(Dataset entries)
○ ○ ○ ○ ○

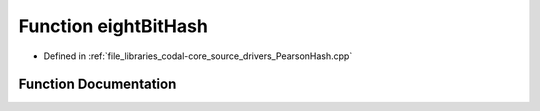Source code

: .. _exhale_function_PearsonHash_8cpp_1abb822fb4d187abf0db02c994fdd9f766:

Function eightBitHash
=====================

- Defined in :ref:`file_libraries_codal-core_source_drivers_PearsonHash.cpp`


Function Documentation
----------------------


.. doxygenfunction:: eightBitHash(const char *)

○ ○ ○ ○ ○

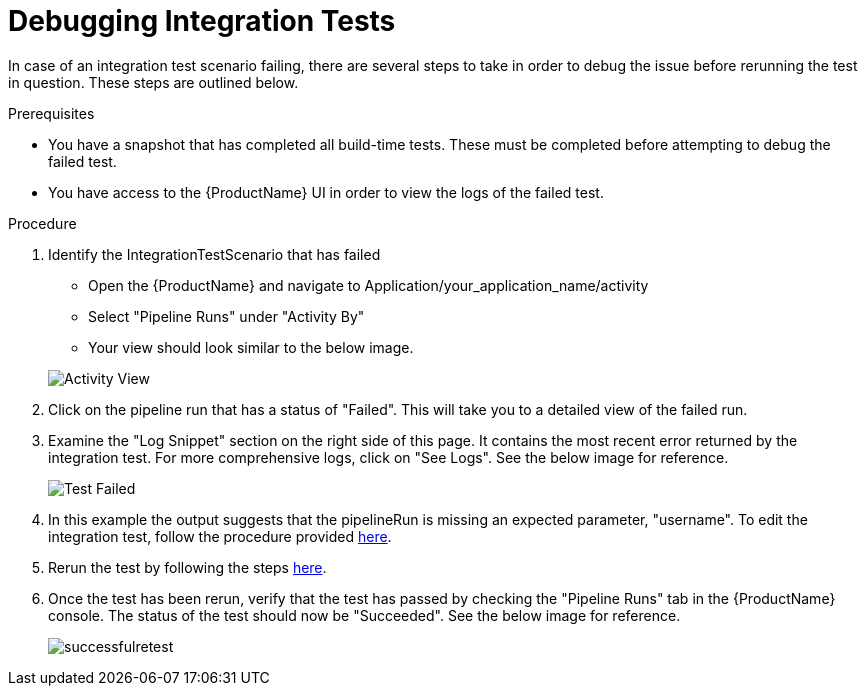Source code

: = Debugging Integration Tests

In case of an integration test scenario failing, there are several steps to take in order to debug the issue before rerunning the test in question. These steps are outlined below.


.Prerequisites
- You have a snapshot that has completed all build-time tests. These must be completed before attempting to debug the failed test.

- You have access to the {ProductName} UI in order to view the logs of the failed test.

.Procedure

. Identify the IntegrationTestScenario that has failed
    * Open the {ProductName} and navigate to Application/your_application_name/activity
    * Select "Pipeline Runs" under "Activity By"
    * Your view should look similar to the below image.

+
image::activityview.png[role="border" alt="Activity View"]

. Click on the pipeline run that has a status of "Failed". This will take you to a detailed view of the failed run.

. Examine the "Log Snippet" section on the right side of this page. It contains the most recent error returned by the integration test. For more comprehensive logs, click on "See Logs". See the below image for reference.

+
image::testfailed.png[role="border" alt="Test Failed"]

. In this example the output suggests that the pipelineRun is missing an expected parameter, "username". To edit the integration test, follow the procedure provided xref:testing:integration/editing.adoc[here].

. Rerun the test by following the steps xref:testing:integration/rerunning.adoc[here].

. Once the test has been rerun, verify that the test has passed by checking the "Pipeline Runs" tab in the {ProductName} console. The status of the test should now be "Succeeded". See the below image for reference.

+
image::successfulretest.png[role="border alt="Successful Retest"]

○ ○ ○ ○ ○

• [TASK OBJECTIVE]: In the entries above, find every line with the word "take" and list it.

• [SOLUTION]:
In case of an integration test scenario failing, there are several steps to take in order to debug the issue before rerunning the test in question. These steps are outlined below.
. Click on the pipeline run that has a status of "Failed". This will take you to a detailed view of the failed run.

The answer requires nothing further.